Verfilmungen von Literatur haben es schwer, ihren Vorlagen gerecht zu werden. Man kann ihre Sinnhaftigkeit auch ganz in Frage stellen. Notgedrungen nehmen Regisseure oft grobe Veränderungen vor, die Hardcore-Literaten gar nicht schmecken, vereinfachen die Handlung. Dennoch gibt es viel „Literatur auf Celluloid", von der im Filmprogramm des „3. internationalen literaturfestivals berlin" einige seltene Perlen zu sehen sind. Neben Werken aus Neuseeland, Israel und Griechenland werden in einer indischen Nacht Produktionen jenseits von Bollywood gezeigt. Ein weiterer Schwerpunkt gilt lange verschollenen Literaturverfilmungen des DDR-Fernsehens, wie Der kleine Prinz (1966) von Konrad Wolf und Joachim Kunerts Aufzeichnungen eines Unerwünschten (1975) nach den Aufzeichnungen von Günter Wallraff.

> „Literatur auf Celluloid", vom 12. bis 21. September im Filmkunsthaus Babylon, Rosa-Luxemburg-Str. 30, Mitte, und im Kino Broadway, Tauentzienstr. 8, Charlottenburg

vereinen

Die Welt, in der wir leben, geht den Bach runter. Der Amsterdamer Comic-Künstler Willem Verburg zeigt mit seinen knallbunten, poppigen Collagen, daß das Leben in einer genmanipulierten Welt aber nicht zwangsläufig trübe und spaßfrei sein muß. Seine auf rauhe Zaunbretter (engl. fence=Zaun) gesprayten, gemalten und geklebten Assemblagen, die Ikonen des Medienalltags, Textfragmente und Verburgs eigene bizarre Comicgestalten vereinen, versuchen mit einer gewollt kindlich-naiven Geste den Blick auf unser unglaubliches, gefährdetes und dennoch wundervolles Leben zu beeinflussen. Das Anliegen von THE FENCE ist vor allem defence, das Sich-Schützen vor einer durch die Medien entworfenen, festgezurrten Scheinwelt. Gleichzeitig zeigt Willem Verburg Comics und Siebdrucke in der Comicbibliothek Bei Renate.

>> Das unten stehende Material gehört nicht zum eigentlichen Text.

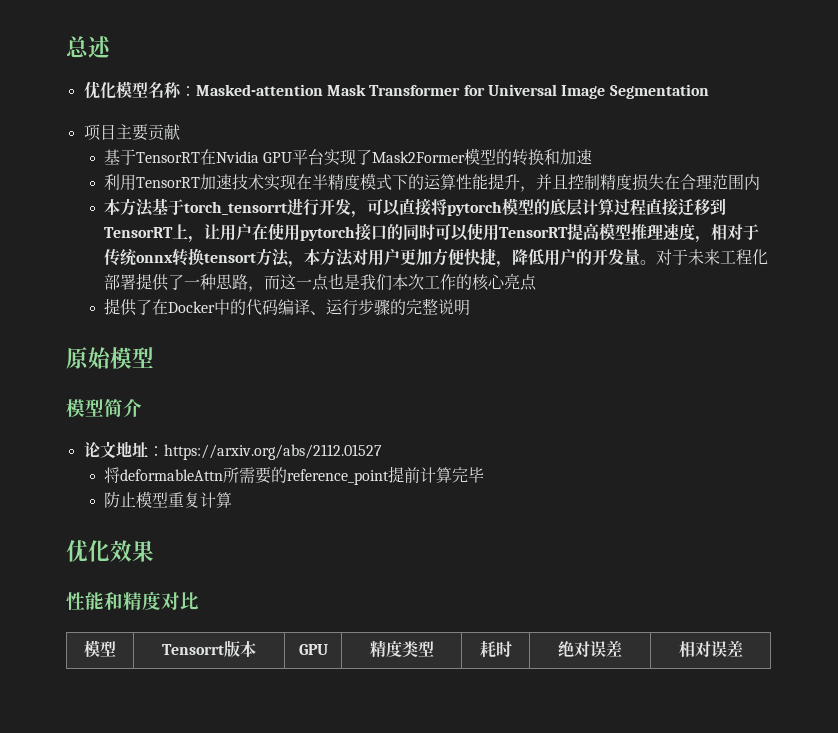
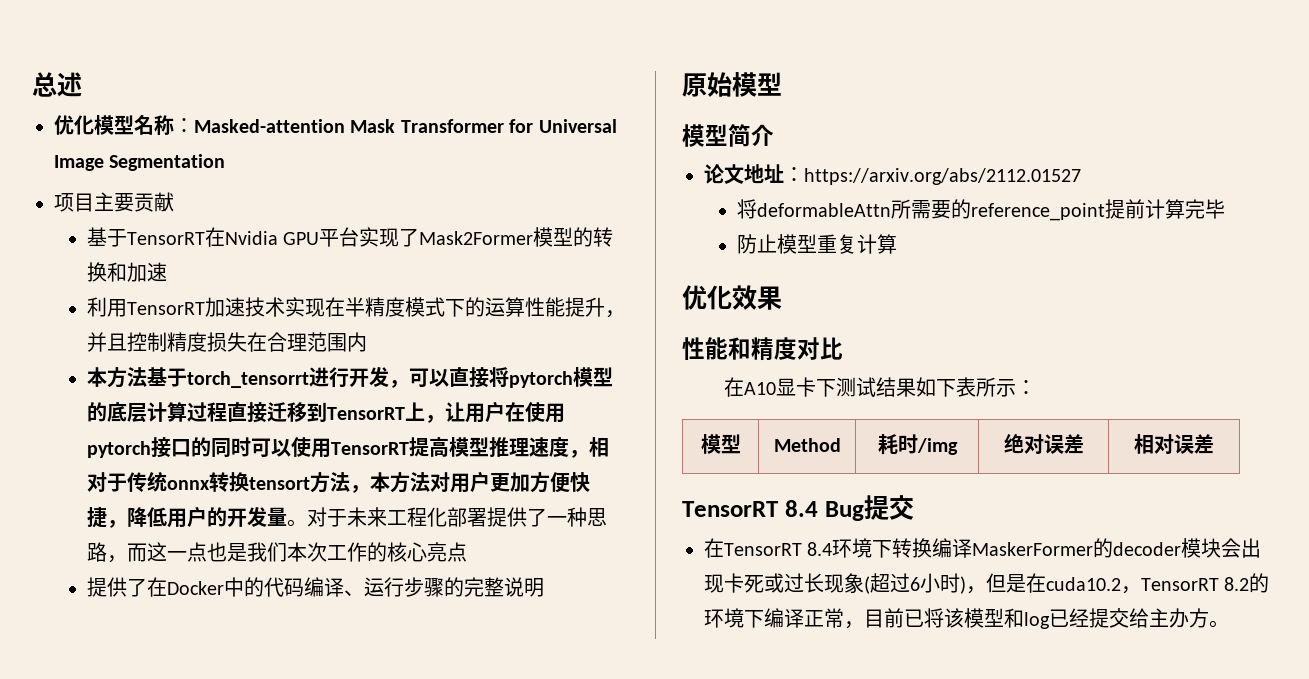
[84,640,116,657] [162,640,256,657] [298,644,328,655] [369,640,434,658] // 模型 | Tensorrt版本 | GPU | 精度类型 -> [724,377,1037,397] [700,434,741,454] [773,438,841,452] // 在A10显卡下测试结果如下表所示： // 模型 | Method
(512, 649) none -> [916,438,958,455] /img
(743, 648) none -> [682,495,914,521] [704,538,1262,558] [704,573,1270,594] [704,608,1229,629] // TensorRT 8.4 Bug提交 // 在TensorRT 8.4环境下转换编译MaskerFormer的decoder模块会出现卡死或过长现象(超过6小时)，但是在cuda10.2，TensorRT 8.2的环境下编译正常，目前已将该模型和log已经提交给主办方。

> Willem Verburg THE FENCE, noch bis zum 20. September in der Galerie Robert Keller, Torstr.170, Mitte, Di - Sa 12-20 Uhr

> Comicbibliothek Bei Renate, Tucholskystr.32, Mitte, Mo-Do 14-20 Uhr, Fr 14-19 Uhr, Sa 13-18 Uhr

verscherbeln

Dort, wo vor '89 die Werke der ostdeutschen Filmproduktion unter Ausschluß der Öffentlichkeit gesichtet wurden, zeigte der Progress-Filmverleih jahrelang die von ihm verwalteten Defa-Filme. Dabei auch einige, die zuvor nicht die Zensur passierten. Jetzt wurde das Haus, in dem die Börse untergebracht war, wegen zu erwartender hoher Sanierungskosten von der Defa-Stiftung an einen Investor verkauft, der an der Rückseite des Hackeschen Marktes noch ein paar Büros und Boutiquen einzurichten plant. Dennoch werden wir auch weiterhin nicht auf Die Spur der Steine oder Paul und Paula mit engl. UT verzichten müssen. In Zukunft geht der Progress-Filmverleih, dessen Büros bereits im Hof des Blow Up eine neue Heimat gefunden haben, eben auf Reisen und verstärkt die Kooperation mit anderen Kinos.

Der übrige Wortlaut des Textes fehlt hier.